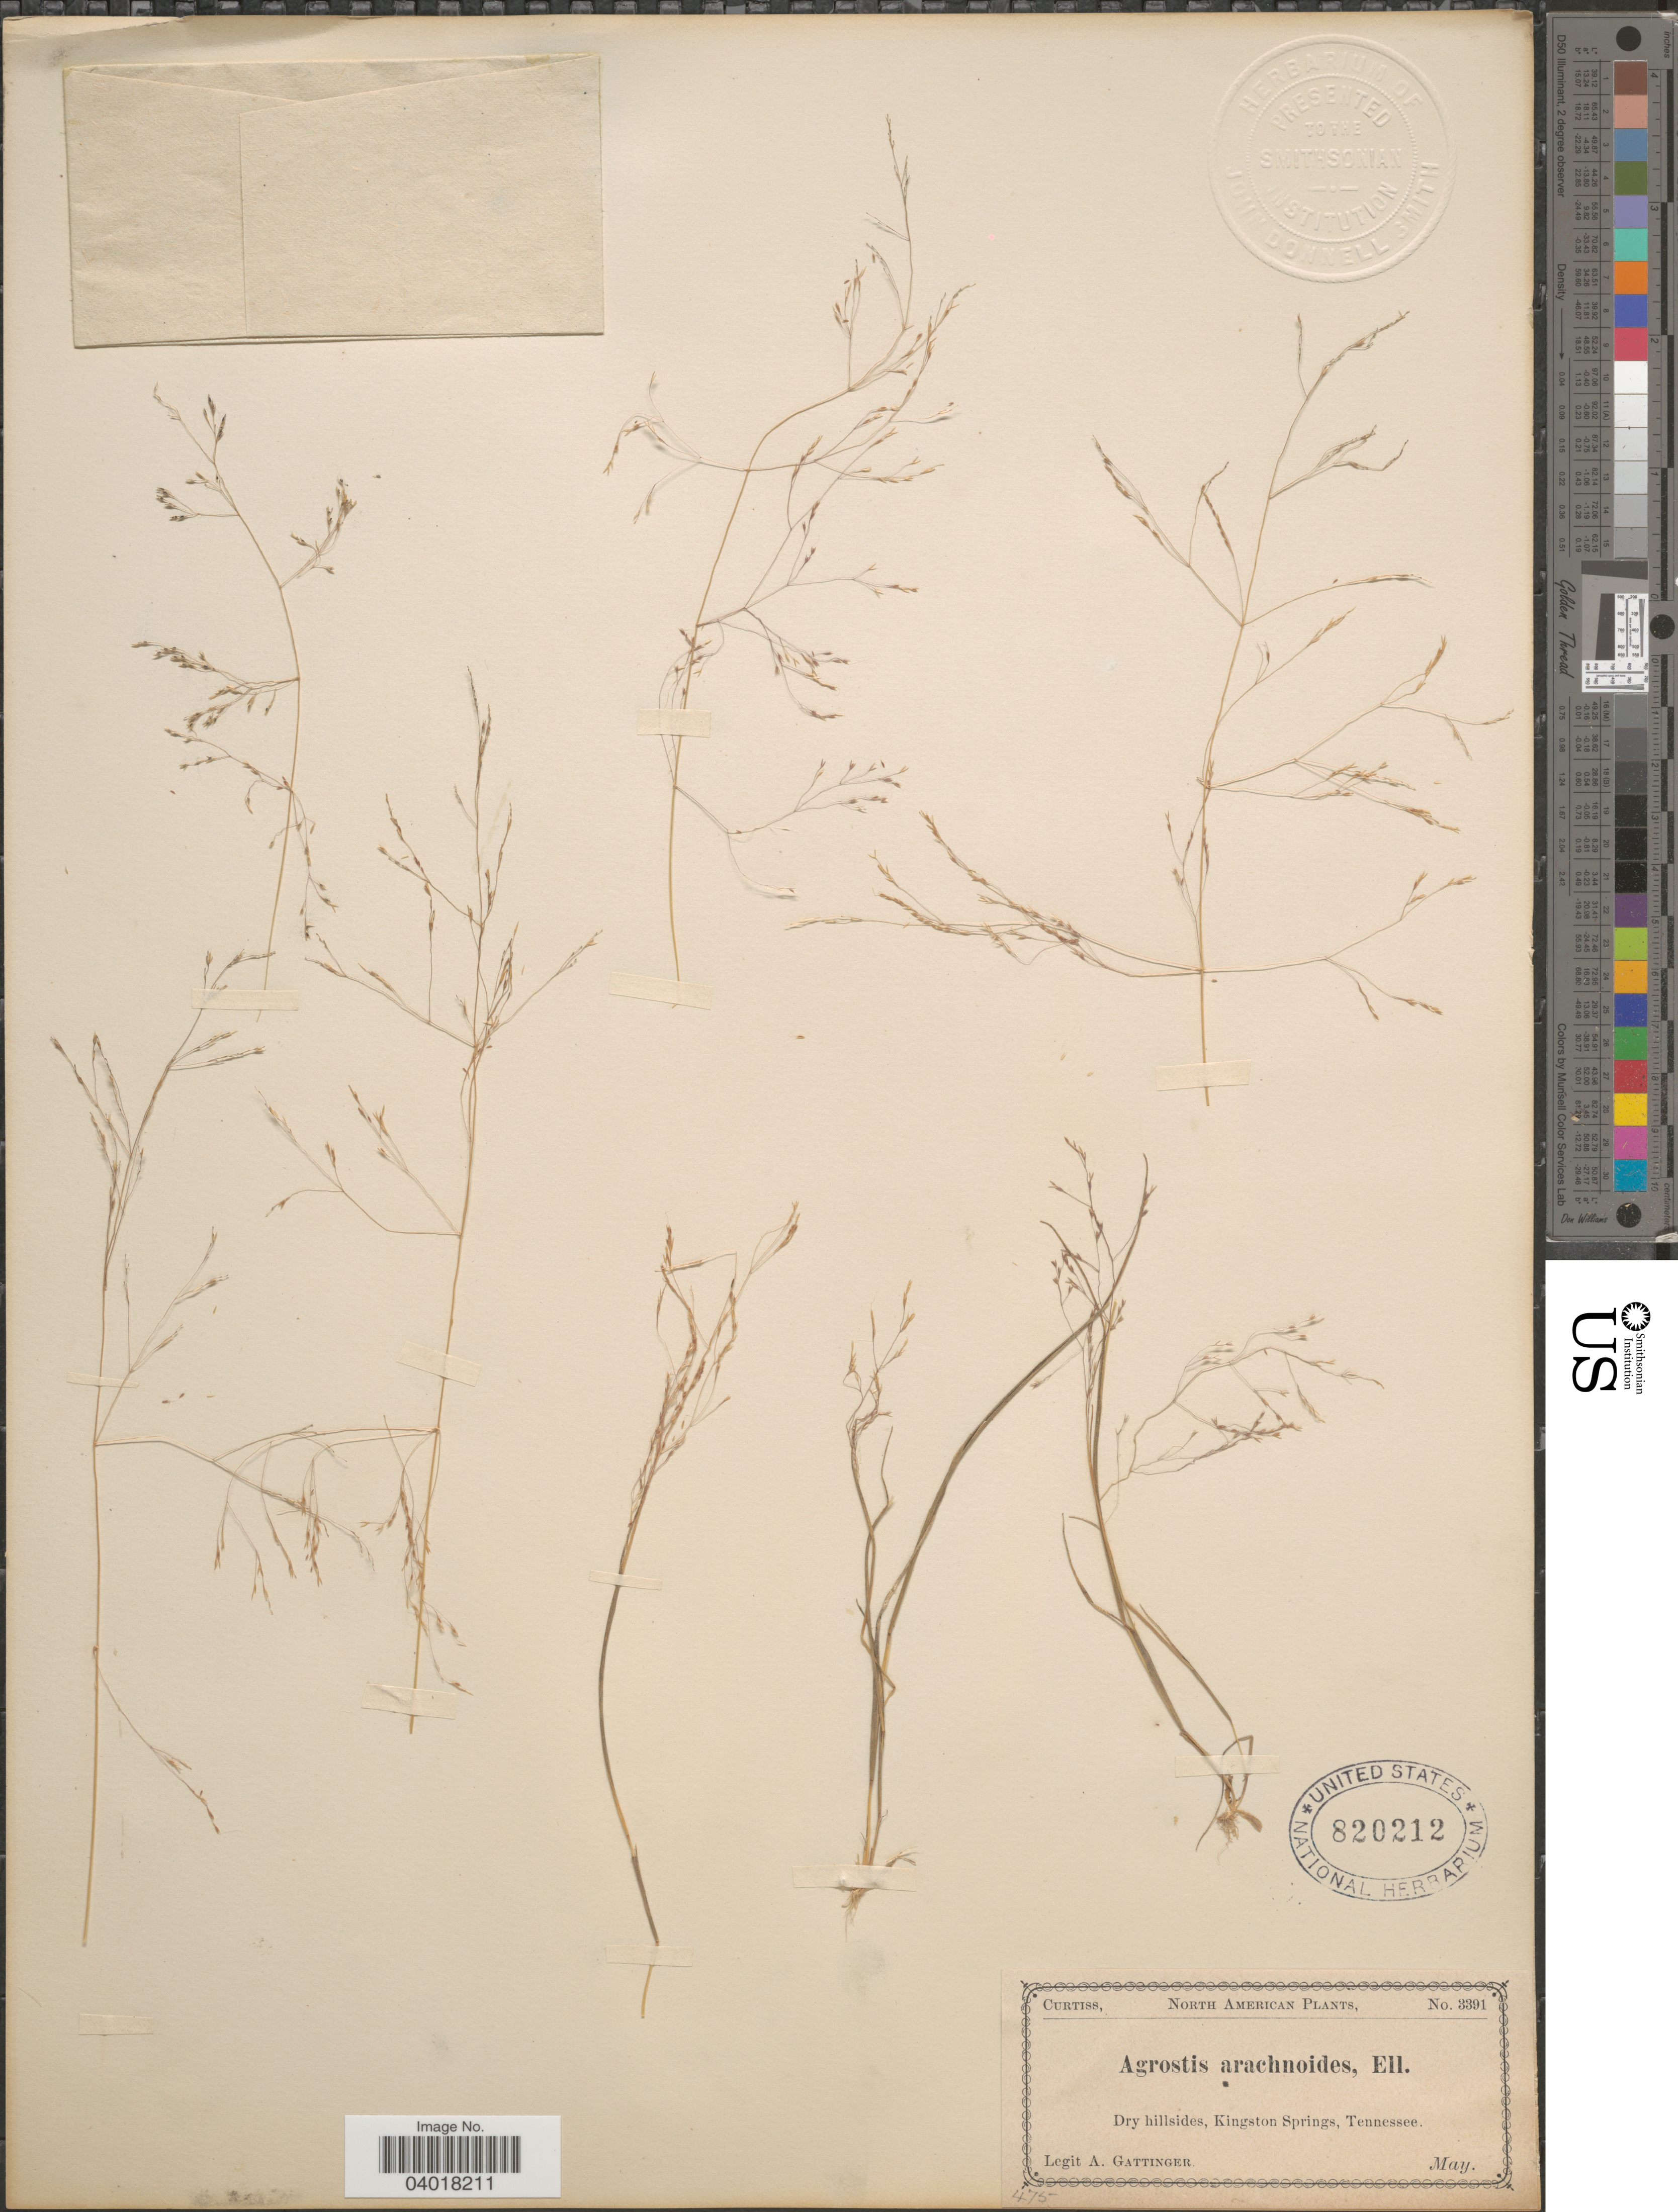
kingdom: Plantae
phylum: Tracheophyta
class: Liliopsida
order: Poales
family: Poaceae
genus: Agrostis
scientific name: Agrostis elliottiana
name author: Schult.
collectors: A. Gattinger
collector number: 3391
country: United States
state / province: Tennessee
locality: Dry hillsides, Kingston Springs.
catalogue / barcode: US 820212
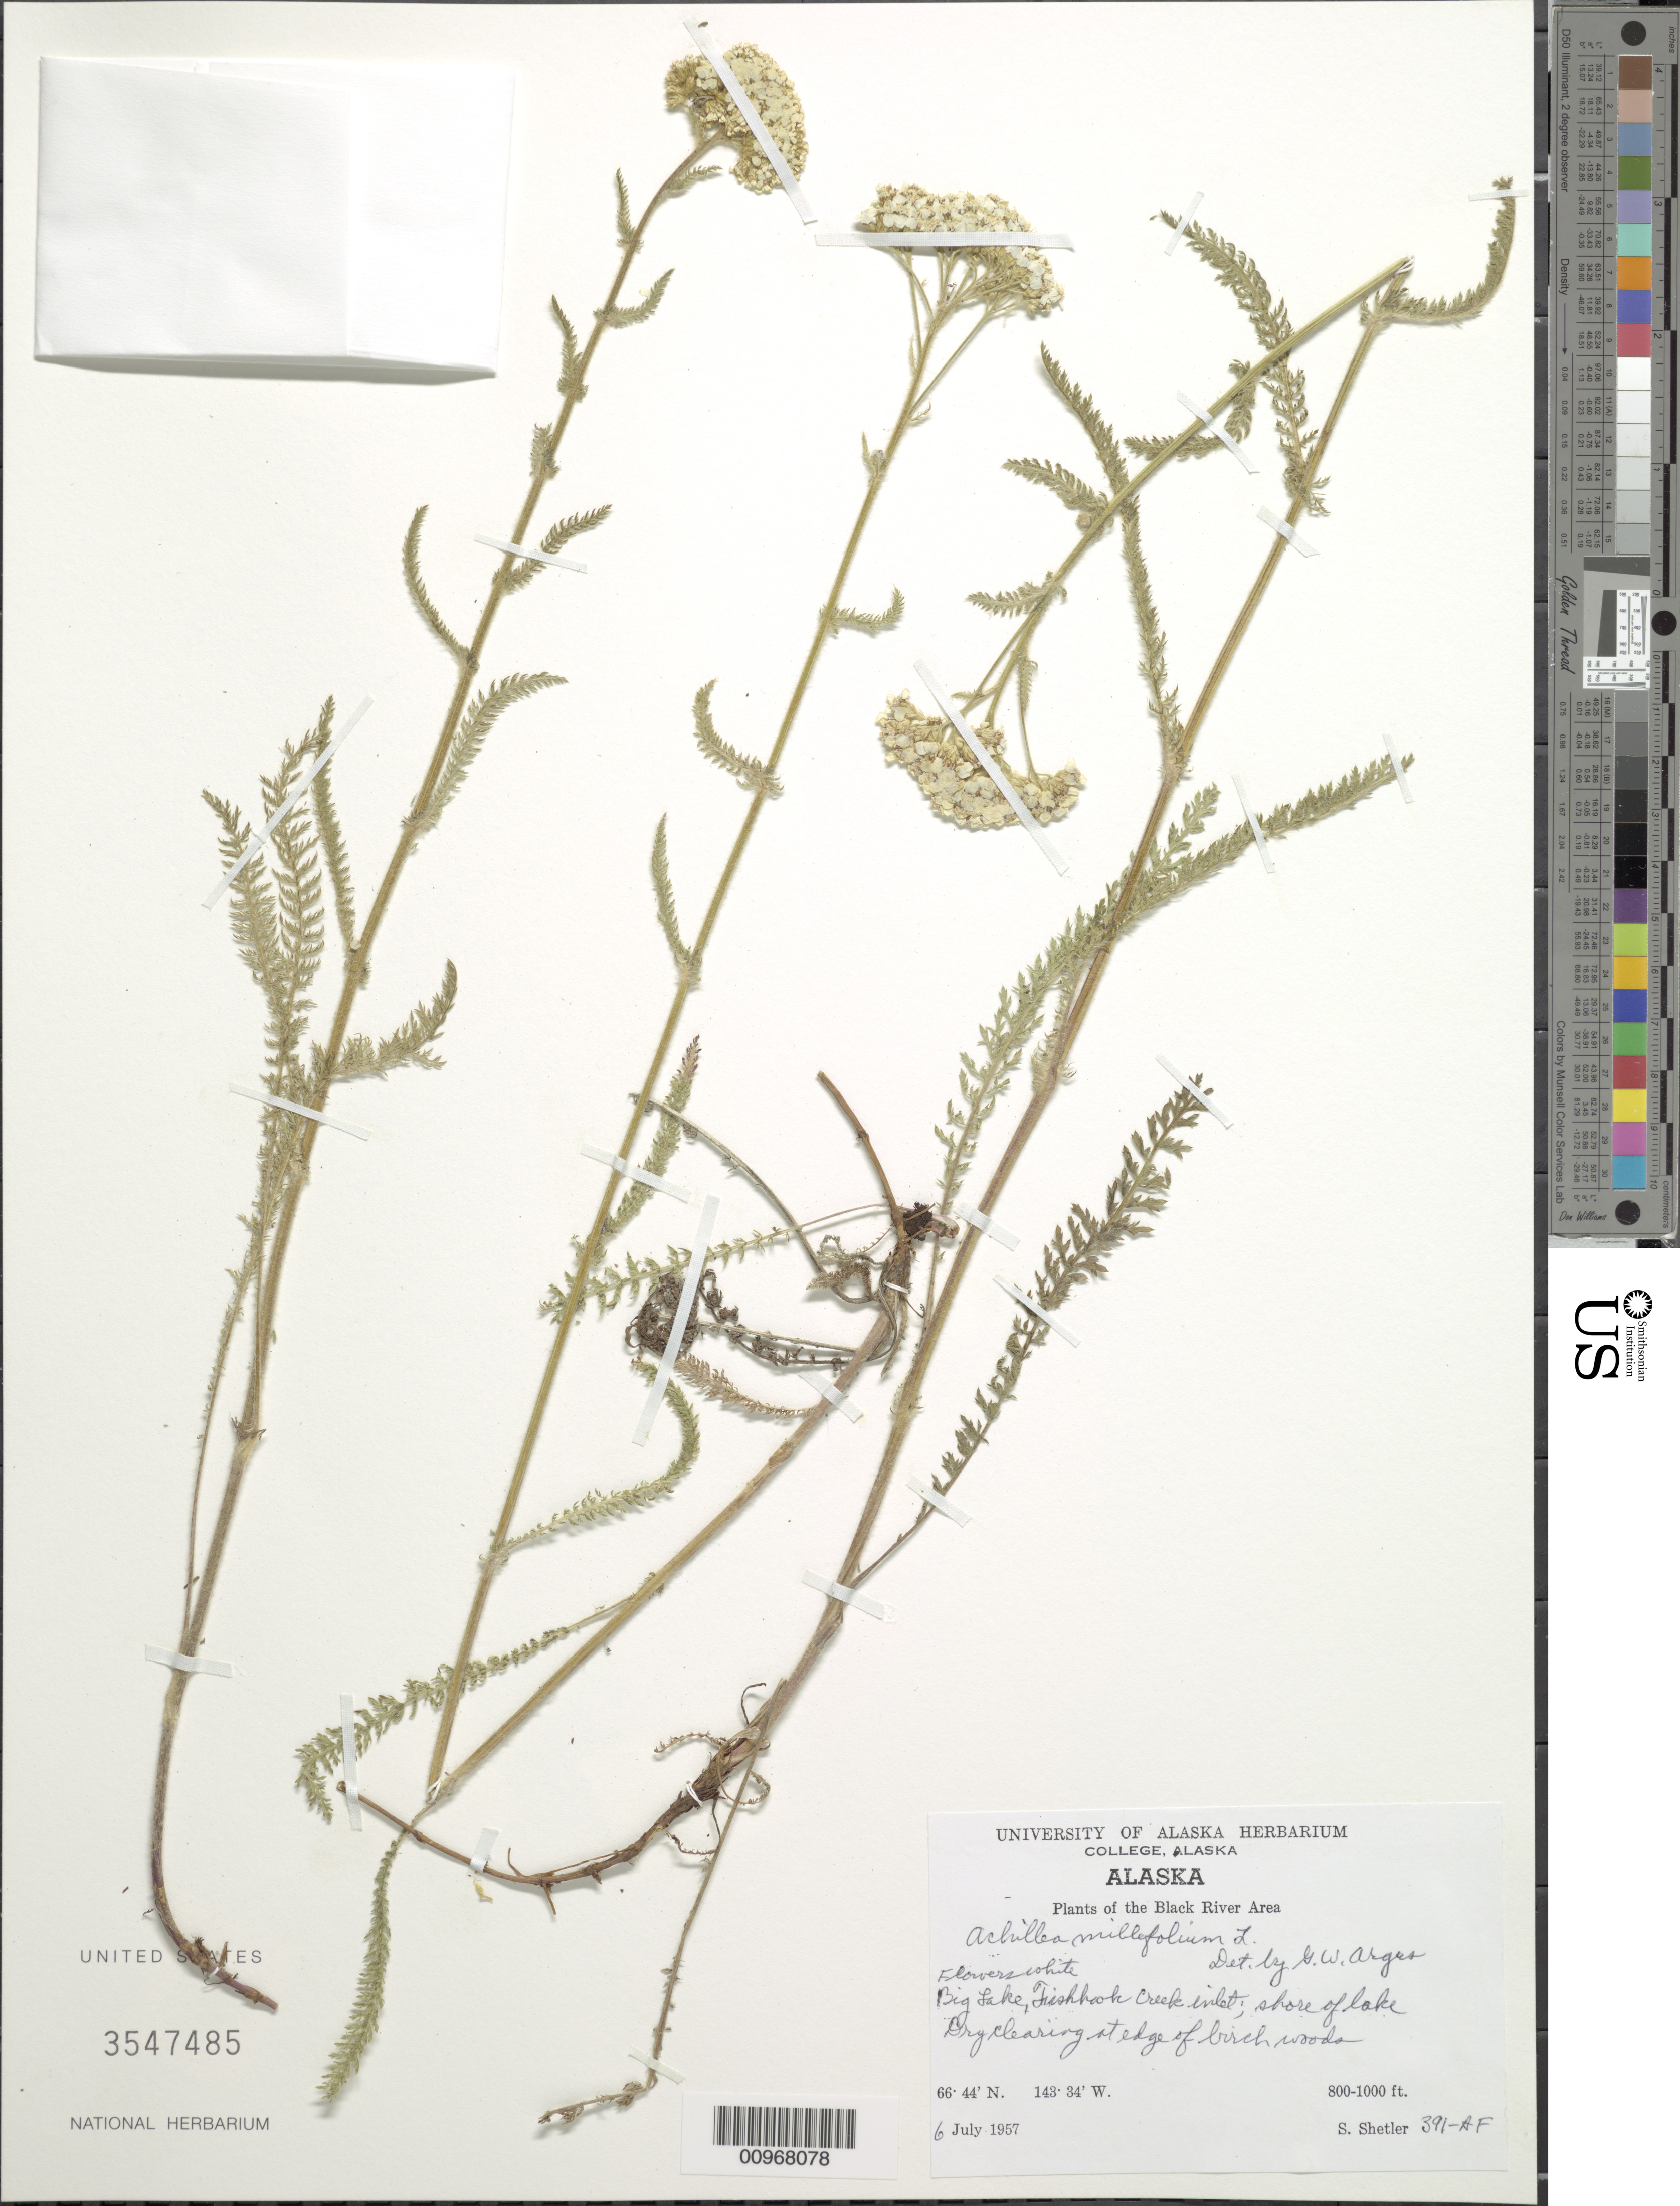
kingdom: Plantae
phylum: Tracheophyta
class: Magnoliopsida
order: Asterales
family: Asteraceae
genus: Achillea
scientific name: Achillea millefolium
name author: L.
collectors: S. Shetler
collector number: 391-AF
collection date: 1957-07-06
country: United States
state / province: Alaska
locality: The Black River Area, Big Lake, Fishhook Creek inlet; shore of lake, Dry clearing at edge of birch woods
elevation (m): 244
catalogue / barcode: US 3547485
+ + + +
Copy the entries from the line with "class: Liliopsida" to the line with "state / province: Alaska", both included, and leave the pictures out.

class: Liliopsida
order: Poales
family: Poaceae
genus: Agrostis
scientific name: Agrostis elliottiana
name author: Schult.
collectors: A. Gattinger
collector number: 3391
country: United States
state / province: Tennessee
locality: Dry hillsides, Kingston Springs.
catalogue / barcode: US 820212
kingdom: Plantae
phylum: Tracheophyta
class: Magnoliopsida
order: Asterales
family: Asteraceae
genus: Achillea
scientific name: Achillea millefolium
name author: L.
collectors: S. Shetler
collector number: 391-AF
collection date: 1957-07-06
country: United States
state / province: Alaska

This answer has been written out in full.